Load references/presentation_prompts.md. The agent asks:
- What's the simplest way to say this?
- Which lemmas should be inlined? Which deserve to stand alone?
- Is anything OVERKILL? (constructing a double exponential when linear suffices)
- Now that we know the answer, is there a 3-line hindsight proof?
Output: LaTeX-formatted proof. If pdflatex is available (scripts/check_latex.sh returns 0), also compile to PDF via scripts/compile_pdf.sh.
Model tier defaults
Read references/model_tier_defaults.md for full details. Summary:
| Model | Solvers | Verify passes | Abstain after | Presentation |
|---|---|---|---|---|
| Haiku 4.5 | 8 | 3 | 2 revise fails | skip |
| Sonnet 4.6 | 4 | 5 | 3 revise fails | yes |
| Opus 4.6 / Capybara | 3 | 5 + full pattern sweep | 4 revise fails | 2 drafts, pick cleaner |
Weaker models: more parallel attempts, faster abstention. Stronger models: deeper verification, more presentation effort.

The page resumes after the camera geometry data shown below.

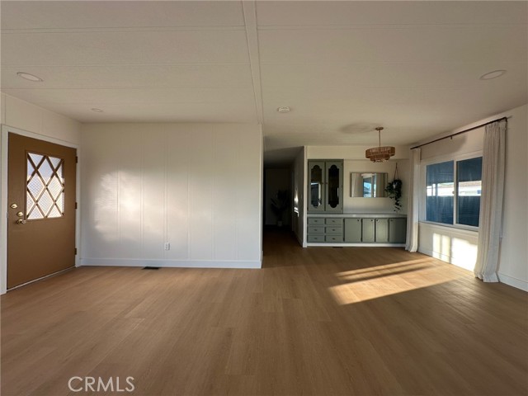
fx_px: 214
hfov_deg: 102.1
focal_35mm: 14
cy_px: 198
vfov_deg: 85.7
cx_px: 264
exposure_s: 1/99
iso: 50
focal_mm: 2.22
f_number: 2.2
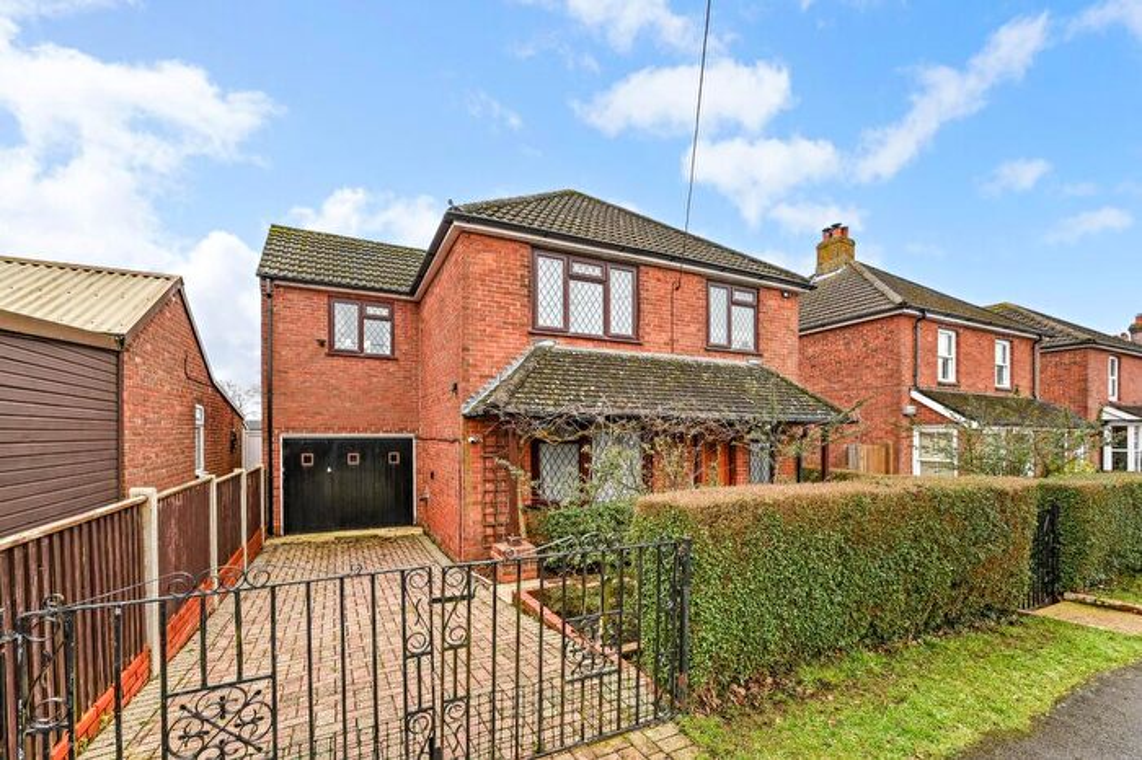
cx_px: 571
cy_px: 380
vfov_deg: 81.2
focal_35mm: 14
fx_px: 444
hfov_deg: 104.3
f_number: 9
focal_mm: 14
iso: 400
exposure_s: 1/100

For numeric-answer problems (AIME-style)
Skip the proof machinery. Run 5-7 solvers with varied approaches, take majority vote on the numeric answer. If no majority: verify the top 2 candidates by substitution.
Key references
references/verifier_patterns.md— the 12 adversarial checksreferences/adversarial_prompts.md— ready-to-use verifier promptsreferences/presentation_prompts.md— beautification prompts + LaTeX templatereferences/model_tier_defaults.md— per-model configuration
What makes this different from generic verify-and-refine
- Dual context isolation: verifier is blind to (a) the solver's thinking trace — which biases toward agreement — and (b) other verifiers' verdicts — social proof also biases. Each verifier thinks it's first.
- Pattern-specific attacks: not "is this correct?" but "does this make the #40 mistake? the #4 mistake?" Specific beats generic. The 7-category refutation taxonomy gives the verifier a checklist.
- Asymmetric vote + pigeonhole exit: 4-to-confirm, 2-to-refute. One flaky verifier doesn't kill a correct proof; two dissents does. Stop launching verifiers once the outcome is decided — saves ~30% of verification cost on clear cases.
- Specification-gaming check first: explicitly asks "is this the intended interpretation?" before solving. The #1 failure mode in prior work (50/63 "correct" answers solved the wrong reading).
- Calibrated abstention: will say "no confident solution" with partial results. Optimizes conditional accuracy, not coverage.
- Presentation pass: correctness and elegance are separate steps. The presentation agent gets the VERIFIED proof and finds the cleanest way to say it.